START Records supplied

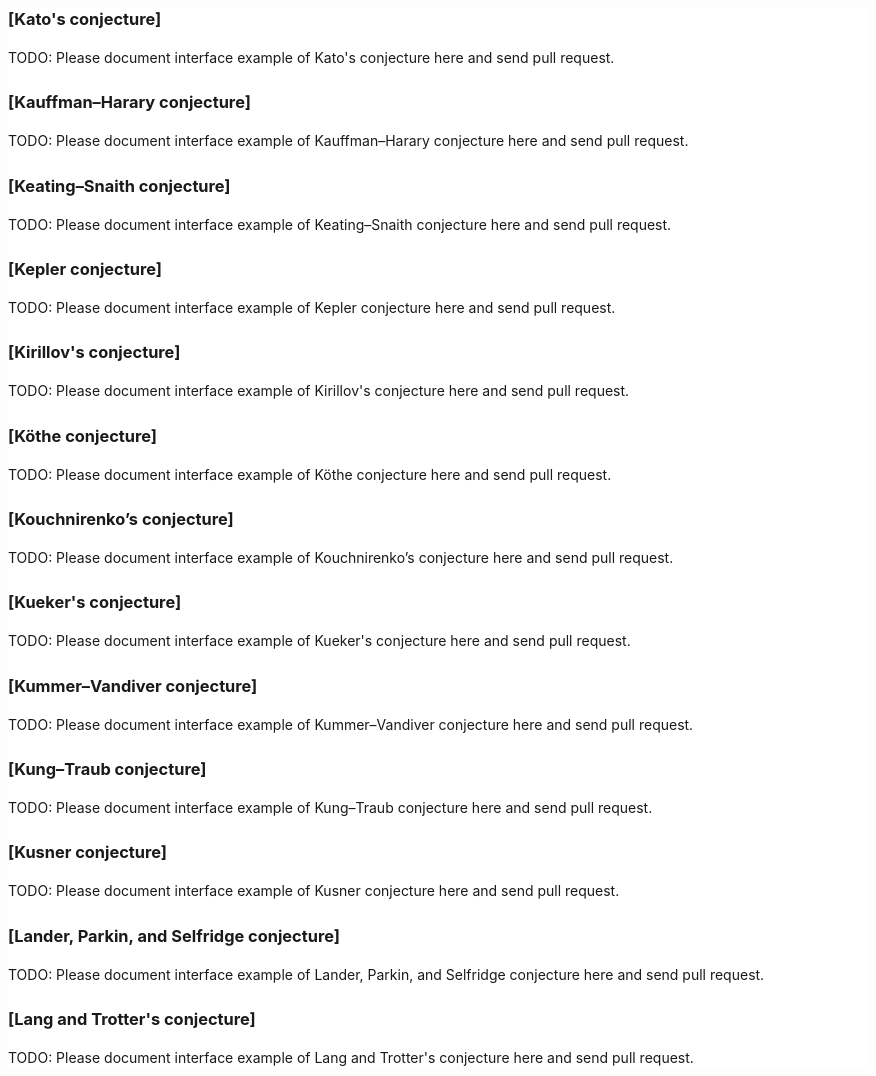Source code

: ### [Kato's conjecture]
 TODO: Please document interface example of Kato's conjecture here and send pull request.


### [Kauffman–Harary conjecture]
 TODO: Please document interface example of Kauffman–Harary conjecture here and send pull request.


### [Keating–Snaith conjecture]
 TODO: Please document interface example of Keating–Snaith conjecture here and send pull request.


### [Kepler conjecture]
 TODO: Please document interface example of Kepler conjecture here and send pull request.


### [Kirillov's conjecture]
 TODO: Please document interface example of Kirillov's conjecture here and send pull request.


### [Köthe conjecture]
 TODO: Please document interface example of Köthe conjecture here and send pull request.


### [Kouchnirenko’s conjecture]
 TODO: Please document interface example of Kouchnirenko’s conjecture here and send pull request.


### [Kueker's conjecture]
 TODO: Please document interface example of Kueker's conjecture here and send pull request.


### [Kummer–Vandiver conjecture]
 TODO: Please document interface example of Kummer–Vandiver conjecture here and send pull request.


### [Kung–Traub conjecture]
 TODO: Please document interface example of Kung–Traub conjecture here and send pull request.


### [Kusner conjecture]
 TODO: Please document interface example of Kusner conjecture here and send pull request.


### [Lander, Parkin, and Selfridge conjecture]
 TODO: Please document interface example of Lander, Parkin, and Selfridge conjecture here and send pull request.


### [Lang and Trotter's conjecture]
 TODO: Please document interface example of Lang and Trotter's conjecture here and send pull request.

END Records supplied

Activity: Could every line above be set down exactly, with the pictures omitted?

Expected output:
Source code

: ### [Kato's conjecture]
 TODO: Please document interface example of Kato's conjecture here and send pull request.


### [Kauffman–Harary conjecture]
 TODO: Please document interface example of Kauffman–Harary conjecture here and send pull request.


### [Keating–Snaith conjecture]
 TODO: Please document interface example of Keating–Snaith conjecture here and send pull request.


### [Kepler conjecture]
 TODO: Please document interface example of Kepler conjecture here and send pull request.


### [Kirillov's conjecture]
 TODO: Please document interface example of Kirillov's conjecture here and send pull request.


### [Köthe conjecture]
 TODO: Please document interface example of Köthe conjecture here and send pull request.


### [Kouchnirenko’s conjecture]
 TODO: Please document interface example of Kouchnirenko’s conjecture here and send pull request.


### [Kueker's conjecture]
 TODO: Please document interface example of Kueker's conjecture here and send pull request.


### [Kummer–Vandiver conjecture]
 TODO: Please document interface example of Kummer–Vandiver conjecture here and send pull request.


### [Kung–Traub conjecture]
 TODO: Please document interface example of Kung–Traub conjecture here and send pull request.


### [Kusner conjecture]
 TODO: Please document interface example of Kusner conjecture here and send pull request.


### [Lander, Parkin, and Selfridge conjecture]
 TODO: Please document interface example of Lander, Parkin, and Selfridge conjecture here and send pull request.


### [Lang and Trotter's conjecture]
 TODO: Please document interface example of Lang and Trotter's conjecture here and send pull request.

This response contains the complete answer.